Could the data below please be reproduced word for word, without the pictures?

__Given material__:
○ ○ ○ ○ ○

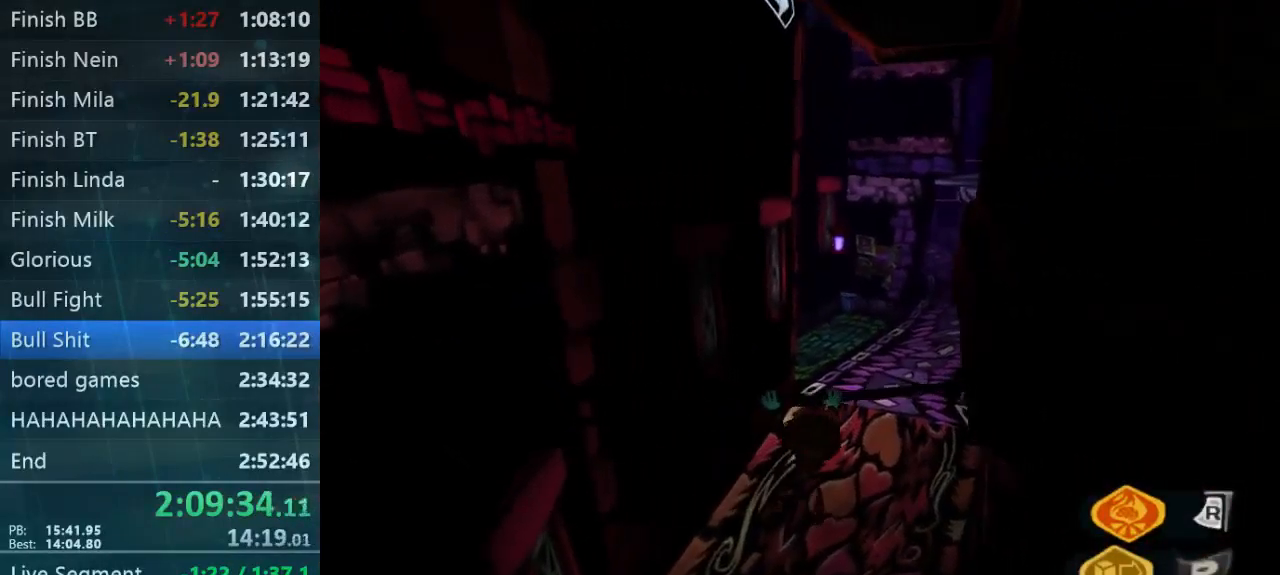
{"dt_ms": 500, "buttons": [], "left_stick": "up", "right_stick": "center", "button_events": []}
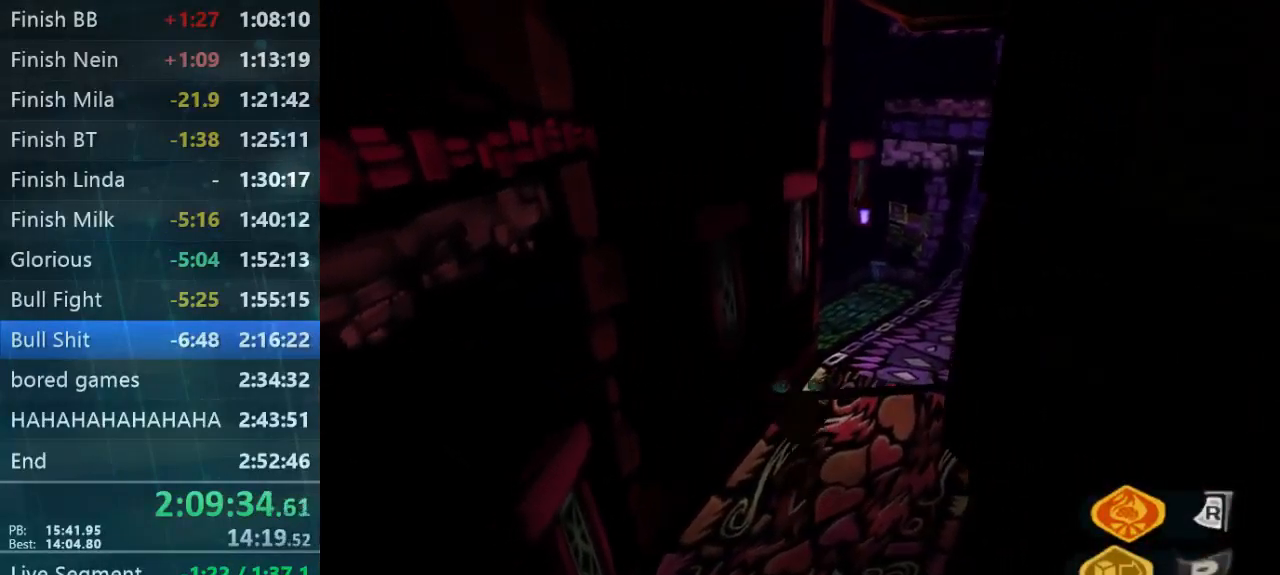
{"dt_ms": 500, "buttons": ["L2"], "left_stick": "up-right", "right_stick": "up-right", "button_events": [[500, "L2", "down"]]}
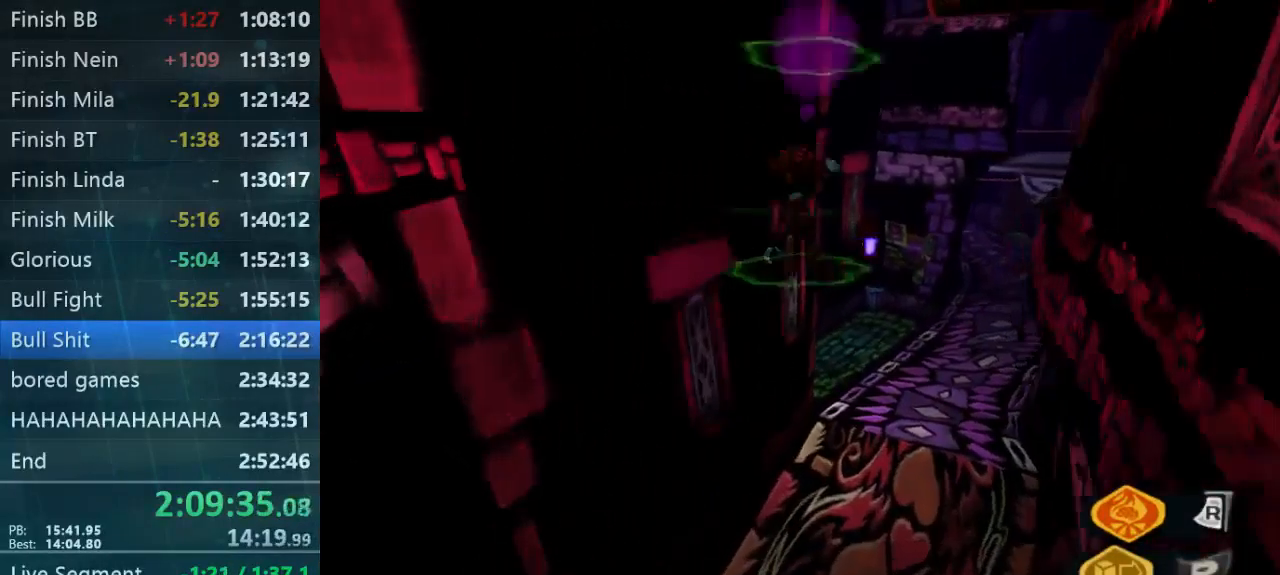
{"dt_ms": 500, "buttons": [], "left_stick": "up-right", "right_stick": "center", "button_events": [[100, "L2", "up"]]}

○ ○ ○ ○ ○

__Answer for the task__:
{"dt_ms": 500, "buttons": [], "left_stick": "up", "right_stick": "center", "button_events": []}
{"dt_ms": 500, "buttons": ["L2"], "left_stick": "up-right", "right_stick": "up-right", "button_events": [[500, "L2", "down"]]}
{"dt_ms": 500, "buttons": [], "left_stick": "up-right", "right_stick": "center", "button_events": [[100, "L2", "up"]]}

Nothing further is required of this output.